Había matado al elfo. La mayoría creía que lo había matado en justo castigo, pero Mina sabía que no era así. El elfo se había enamorado de ella. Había visto, con los ojos del amor, que le estaba agradecida por lo que había hecho. Ella advirtió la comprensión en sus ojos, y por ese pecado el elfo había pagado con la vida.
Su gozo por la muerte de su reina se había transformado inmediatamente en pesar y verdadero dolor.
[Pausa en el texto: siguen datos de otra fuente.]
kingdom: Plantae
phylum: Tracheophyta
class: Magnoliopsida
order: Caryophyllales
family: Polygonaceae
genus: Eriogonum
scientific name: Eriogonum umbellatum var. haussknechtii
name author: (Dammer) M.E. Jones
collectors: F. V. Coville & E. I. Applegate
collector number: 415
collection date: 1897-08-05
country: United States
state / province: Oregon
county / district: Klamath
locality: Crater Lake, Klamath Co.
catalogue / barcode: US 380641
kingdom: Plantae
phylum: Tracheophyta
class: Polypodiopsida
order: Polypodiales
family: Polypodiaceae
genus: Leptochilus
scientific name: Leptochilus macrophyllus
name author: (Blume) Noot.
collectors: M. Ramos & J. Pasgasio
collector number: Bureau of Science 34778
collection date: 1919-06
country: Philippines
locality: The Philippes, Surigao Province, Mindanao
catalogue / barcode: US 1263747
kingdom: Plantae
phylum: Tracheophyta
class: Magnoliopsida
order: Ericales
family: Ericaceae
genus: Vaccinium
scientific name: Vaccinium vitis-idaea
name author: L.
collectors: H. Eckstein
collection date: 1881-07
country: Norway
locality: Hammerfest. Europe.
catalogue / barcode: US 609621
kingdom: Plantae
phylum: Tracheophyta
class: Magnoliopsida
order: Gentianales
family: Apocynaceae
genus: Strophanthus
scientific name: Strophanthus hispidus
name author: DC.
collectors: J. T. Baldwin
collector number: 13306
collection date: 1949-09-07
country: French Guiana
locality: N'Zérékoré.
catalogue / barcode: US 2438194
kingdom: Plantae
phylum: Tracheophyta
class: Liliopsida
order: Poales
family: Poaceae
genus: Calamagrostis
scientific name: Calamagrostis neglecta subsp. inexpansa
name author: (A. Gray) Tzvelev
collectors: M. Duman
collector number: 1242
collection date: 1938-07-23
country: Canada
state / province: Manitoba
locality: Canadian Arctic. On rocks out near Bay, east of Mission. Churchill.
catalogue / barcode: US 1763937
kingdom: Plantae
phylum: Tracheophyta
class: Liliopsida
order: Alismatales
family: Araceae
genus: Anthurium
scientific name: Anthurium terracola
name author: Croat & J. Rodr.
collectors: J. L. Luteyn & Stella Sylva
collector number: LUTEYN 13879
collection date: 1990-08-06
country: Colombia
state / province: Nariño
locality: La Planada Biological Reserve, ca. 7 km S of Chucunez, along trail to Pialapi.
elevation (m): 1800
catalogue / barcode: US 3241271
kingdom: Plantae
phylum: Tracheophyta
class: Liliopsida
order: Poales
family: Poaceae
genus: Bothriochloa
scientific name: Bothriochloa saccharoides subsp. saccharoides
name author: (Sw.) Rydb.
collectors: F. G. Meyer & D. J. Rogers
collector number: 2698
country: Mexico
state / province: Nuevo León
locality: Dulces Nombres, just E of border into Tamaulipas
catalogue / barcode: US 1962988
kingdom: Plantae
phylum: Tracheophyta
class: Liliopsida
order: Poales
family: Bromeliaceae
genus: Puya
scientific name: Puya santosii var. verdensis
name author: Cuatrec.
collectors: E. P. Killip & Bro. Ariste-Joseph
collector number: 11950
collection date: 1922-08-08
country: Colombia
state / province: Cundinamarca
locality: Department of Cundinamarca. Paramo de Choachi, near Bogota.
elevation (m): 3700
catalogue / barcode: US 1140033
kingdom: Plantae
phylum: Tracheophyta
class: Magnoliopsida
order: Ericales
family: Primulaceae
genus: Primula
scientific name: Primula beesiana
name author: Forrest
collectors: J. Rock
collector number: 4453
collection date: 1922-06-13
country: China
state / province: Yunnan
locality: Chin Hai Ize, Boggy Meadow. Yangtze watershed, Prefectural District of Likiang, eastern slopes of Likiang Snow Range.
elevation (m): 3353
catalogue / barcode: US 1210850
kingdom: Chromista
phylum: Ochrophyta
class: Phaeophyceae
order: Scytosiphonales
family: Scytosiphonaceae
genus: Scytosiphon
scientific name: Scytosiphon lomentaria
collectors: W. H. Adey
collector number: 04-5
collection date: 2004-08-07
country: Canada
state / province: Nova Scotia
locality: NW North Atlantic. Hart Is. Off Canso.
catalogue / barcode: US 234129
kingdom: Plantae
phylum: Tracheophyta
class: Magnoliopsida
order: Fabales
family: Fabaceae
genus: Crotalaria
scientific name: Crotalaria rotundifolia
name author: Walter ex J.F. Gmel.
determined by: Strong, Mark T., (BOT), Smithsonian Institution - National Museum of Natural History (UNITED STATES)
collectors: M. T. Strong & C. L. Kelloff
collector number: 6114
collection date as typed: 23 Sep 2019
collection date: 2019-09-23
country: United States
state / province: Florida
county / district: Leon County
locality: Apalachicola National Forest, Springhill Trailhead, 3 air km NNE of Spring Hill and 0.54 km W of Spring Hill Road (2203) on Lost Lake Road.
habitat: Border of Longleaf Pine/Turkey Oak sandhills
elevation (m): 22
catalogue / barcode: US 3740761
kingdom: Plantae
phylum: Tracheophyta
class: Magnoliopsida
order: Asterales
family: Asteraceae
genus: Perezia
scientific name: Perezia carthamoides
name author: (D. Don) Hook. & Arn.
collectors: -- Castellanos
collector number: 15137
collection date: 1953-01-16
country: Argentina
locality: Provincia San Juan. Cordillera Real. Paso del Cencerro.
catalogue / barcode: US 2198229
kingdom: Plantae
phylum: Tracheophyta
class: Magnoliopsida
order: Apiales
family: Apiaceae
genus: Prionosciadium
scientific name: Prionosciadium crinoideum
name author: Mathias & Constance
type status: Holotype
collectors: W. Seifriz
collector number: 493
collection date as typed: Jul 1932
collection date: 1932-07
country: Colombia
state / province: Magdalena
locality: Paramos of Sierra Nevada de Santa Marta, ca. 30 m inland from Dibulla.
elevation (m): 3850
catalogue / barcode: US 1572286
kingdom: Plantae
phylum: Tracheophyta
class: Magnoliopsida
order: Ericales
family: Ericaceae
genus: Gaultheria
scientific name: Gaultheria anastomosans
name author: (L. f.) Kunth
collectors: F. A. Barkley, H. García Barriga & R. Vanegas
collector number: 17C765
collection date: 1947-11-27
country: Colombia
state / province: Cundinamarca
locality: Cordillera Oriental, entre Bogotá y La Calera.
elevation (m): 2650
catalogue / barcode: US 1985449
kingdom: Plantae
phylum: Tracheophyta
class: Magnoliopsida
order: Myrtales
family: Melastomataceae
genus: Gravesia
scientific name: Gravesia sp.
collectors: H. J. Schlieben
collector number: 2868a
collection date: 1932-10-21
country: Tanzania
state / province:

No podía perdonarse por aquel primer arranque de alivio, por alegrarse de que la decisión de entregar la vida por su reina le fuera arrebatada de las manos.
—¿Qué habría hecho cuando se hubiera acercado a matarme? ¿Me habría enfrentado a ella o habría dejado que me inmolara?
Todas las noches, acostada delante de la entrada oculta de la tumba de la Reina Oscura en la montaña, Mina se había hecho esa pregunta.
—Habrías luchado por tu vida —respondió Chemosh.
El dios se acercó al lecho. La plata que orlaba su casaca brilló a la luz de las velas. El pálido semblante poseía un brillo propio, al igual que los oscuros ojos. Tomó la mano de Mina, que descansaba en la sábana de batista que le envolvía el cuerpo, y se la llevó a los labios. El beso hizo que a la joven le diera un vuelco el corazón y que la respiración se le cortara.
—Habrías luchado porque eres mortal y tienes un fuerte instinto de supervivencia —añadió él—, una lucha que los dioses desconocemos.
Pareció cavilar sobre aquello, porque la joven notó que dejaba de prestarle atención, absorto en otra cosa, fija la mirada en una oscuridad que era eterna, infinita y terrible. Permaneció así largo rato, como si buscara respuestas, y después sacudió la cabeza, se encogió de hombros y volvió a mirarla con una sonrisa.
—Y así, vosotros, los mortales, podéis afirmar que los omniscientes dioses no son tan omniscientes.
Ella empezó a responder, pero el dios no la dejó. Se inclinó y le dio un rápido beso en los labios, tras lo cual se alejó del lecho sin prisas y dio una vuelta por la estancia iluminada por las velas. La joven observó su paso, firme y autoritario.